- _WHAT THE EXERCISE ASKS_: The answer should be a number alone: the count of lines in the listing below that include "forum".

------ GIVEN INFORMATION ------

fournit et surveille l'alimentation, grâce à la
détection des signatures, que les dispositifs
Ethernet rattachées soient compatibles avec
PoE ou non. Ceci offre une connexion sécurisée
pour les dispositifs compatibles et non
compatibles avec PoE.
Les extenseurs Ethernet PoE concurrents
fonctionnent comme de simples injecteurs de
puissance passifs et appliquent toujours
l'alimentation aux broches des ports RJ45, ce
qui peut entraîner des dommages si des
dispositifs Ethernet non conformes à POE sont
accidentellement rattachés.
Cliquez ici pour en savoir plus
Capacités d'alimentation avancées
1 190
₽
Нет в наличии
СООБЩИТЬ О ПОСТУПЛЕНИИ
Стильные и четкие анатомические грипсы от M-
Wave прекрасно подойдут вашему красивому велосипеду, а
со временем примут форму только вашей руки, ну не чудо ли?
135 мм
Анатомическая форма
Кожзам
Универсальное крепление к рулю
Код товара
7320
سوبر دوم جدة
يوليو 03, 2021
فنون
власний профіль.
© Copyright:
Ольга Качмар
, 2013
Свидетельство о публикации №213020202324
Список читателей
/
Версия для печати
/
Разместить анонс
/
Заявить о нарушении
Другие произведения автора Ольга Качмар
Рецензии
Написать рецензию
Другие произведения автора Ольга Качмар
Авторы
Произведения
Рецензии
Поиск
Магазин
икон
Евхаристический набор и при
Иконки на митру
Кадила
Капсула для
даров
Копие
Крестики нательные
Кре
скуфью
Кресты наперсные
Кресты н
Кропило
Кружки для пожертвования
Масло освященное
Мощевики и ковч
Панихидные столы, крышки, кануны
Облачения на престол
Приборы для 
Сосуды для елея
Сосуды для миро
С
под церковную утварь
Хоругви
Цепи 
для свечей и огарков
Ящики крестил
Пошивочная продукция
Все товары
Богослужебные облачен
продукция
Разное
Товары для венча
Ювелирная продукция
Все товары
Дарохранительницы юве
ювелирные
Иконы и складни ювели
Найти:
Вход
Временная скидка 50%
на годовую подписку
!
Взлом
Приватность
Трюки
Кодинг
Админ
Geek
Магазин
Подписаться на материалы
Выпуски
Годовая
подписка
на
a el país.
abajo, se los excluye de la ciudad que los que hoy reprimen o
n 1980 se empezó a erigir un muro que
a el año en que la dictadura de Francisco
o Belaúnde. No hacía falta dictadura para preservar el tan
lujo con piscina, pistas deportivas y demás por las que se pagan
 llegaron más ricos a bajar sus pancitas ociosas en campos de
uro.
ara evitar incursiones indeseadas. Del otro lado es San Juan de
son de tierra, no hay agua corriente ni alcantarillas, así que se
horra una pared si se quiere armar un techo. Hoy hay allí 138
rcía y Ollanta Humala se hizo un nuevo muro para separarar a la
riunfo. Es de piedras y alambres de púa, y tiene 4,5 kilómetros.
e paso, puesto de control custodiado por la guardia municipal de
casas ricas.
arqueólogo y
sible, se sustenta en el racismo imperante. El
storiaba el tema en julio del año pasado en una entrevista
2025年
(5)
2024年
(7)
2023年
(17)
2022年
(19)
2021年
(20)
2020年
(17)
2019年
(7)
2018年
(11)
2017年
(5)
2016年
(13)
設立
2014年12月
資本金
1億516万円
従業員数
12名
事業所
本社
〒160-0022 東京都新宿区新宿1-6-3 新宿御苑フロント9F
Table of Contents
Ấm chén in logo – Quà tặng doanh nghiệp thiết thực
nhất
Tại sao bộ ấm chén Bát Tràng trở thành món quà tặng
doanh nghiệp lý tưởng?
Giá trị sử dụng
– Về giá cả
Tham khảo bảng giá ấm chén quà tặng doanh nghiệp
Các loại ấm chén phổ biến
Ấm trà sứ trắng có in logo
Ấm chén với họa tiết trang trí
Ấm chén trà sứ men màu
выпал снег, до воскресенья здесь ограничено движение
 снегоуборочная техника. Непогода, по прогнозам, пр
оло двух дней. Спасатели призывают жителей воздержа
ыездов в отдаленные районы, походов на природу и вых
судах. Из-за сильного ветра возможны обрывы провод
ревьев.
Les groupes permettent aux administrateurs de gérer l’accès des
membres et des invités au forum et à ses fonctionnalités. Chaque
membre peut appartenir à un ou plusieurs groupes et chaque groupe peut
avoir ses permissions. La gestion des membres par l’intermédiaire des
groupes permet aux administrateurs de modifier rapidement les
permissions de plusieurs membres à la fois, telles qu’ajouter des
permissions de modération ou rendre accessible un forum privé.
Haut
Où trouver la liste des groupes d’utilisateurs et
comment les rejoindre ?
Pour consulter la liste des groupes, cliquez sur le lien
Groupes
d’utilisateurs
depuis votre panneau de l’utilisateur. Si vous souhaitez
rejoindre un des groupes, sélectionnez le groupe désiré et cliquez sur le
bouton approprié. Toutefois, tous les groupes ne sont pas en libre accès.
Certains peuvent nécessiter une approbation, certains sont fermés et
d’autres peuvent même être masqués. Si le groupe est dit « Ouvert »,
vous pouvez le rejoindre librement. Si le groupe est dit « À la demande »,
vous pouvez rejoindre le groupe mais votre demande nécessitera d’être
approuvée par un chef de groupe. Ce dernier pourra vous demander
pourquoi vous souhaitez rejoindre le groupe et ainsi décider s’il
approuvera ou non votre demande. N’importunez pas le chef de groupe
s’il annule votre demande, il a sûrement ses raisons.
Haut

------

- _COMPLETED TASK_: 2